The director of the US Centers for Disease Control, Dr Rochelle Walensky, has cautioned the country against relying on booster shots to end the COVID-19 pandemic. “I want to be clear: We will not boost our way out of this pandemic,” she said. As more Americans become eligible for Pfizer boosters, the US will still have to ramp up its vaccination campaign for the pandemic to subside, Walensky said. “The most vulnerable are those unvaccinated,” Walensky said Friday after the CDC Friday approved a third shot of Pfizer’s Covid-19 vaccine. US Surgeon General Dr. Vivek Murthy said people who are six months out from their last dose of the Pfizer vaccine are eligible for a booster if they fall into one of three high-risk groups.
These include people who are 65 or older, or have a medical condition such as obesity, diabetes, high blood pressure, and chronic kidney disease that puts them at high risk of severe illness with COVID-19. People eligible for the boosters also include those who work or live in a setting where they are at high risk of exposure to COVID-19, including health care workers, teachers, those living in shelters or prisons and grocery store workers.

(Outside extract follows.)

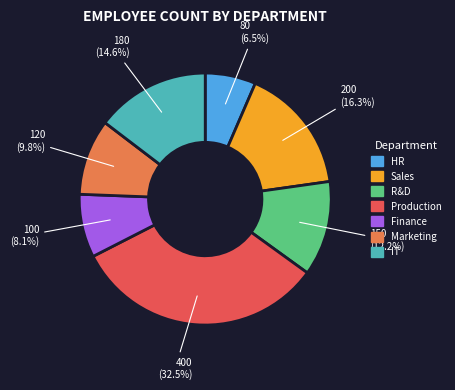

What percentage is NOT represented by R&D?

87.8%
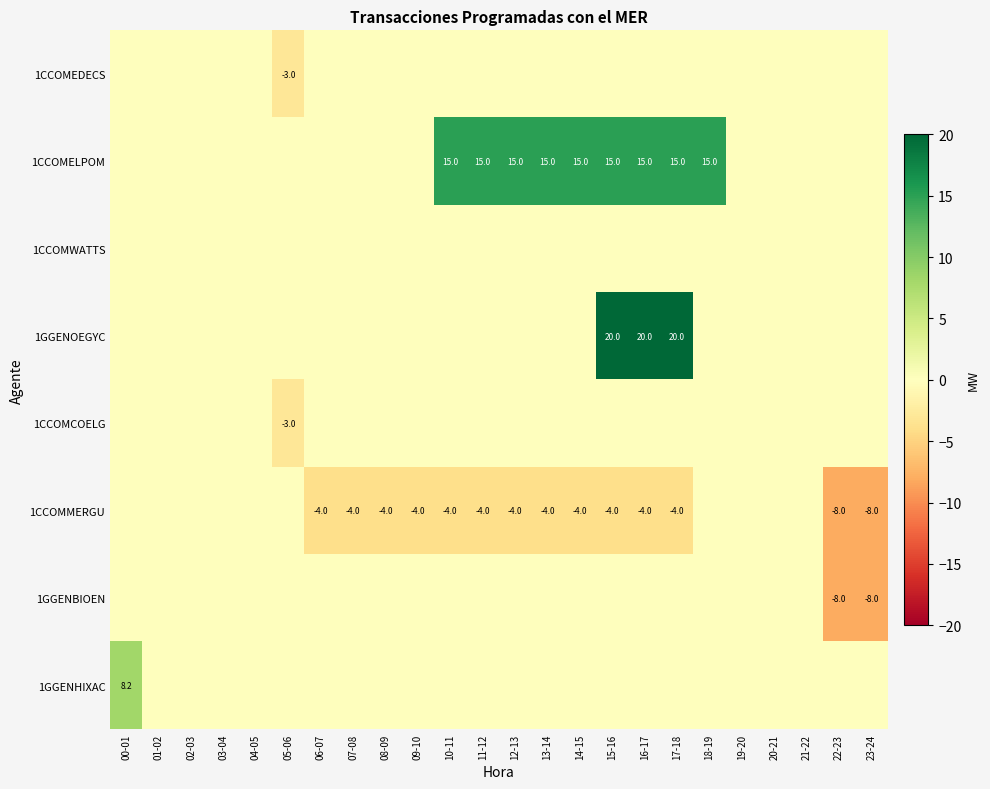

Rank the series at 14-15 from highest to lowest value.

1CCOMELPOM, 1CCOMEDECS, 1CCOMWATTS, 1GGENOEGYC, 1CCOMCOELG, 1GGENBIOEN, 1GGENHIXAC, 1CCOMMERGU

The Food and Drug Administration “is working with Moderna and J&J to get and process their data as quickly as possible with the goal of making booster recommendations for Moderna and J&J recipients in the coming weeks,” Murthy said.
The US has fully vaccinated more than 55% of all residents as of Friday, while 75% of the vaccine-eligible received at least one dose of inoculation.
Since the start of the pandemic, the US has reported over 42.1 million COVID-19 cases and more than 674,000 deaths, making it the worst-affected country. With only 54% of Americans having been fully vaccinated, the US also lags behind its peers like Canada and Britain, which have fully vaccinated 69% and 65% of their populations, respectively.
The Joe Biden administration announced on September 9 new vaccine mandates that will require some 80 million workers to provide proof of vaccination or undergo weekly testing for coronavirus.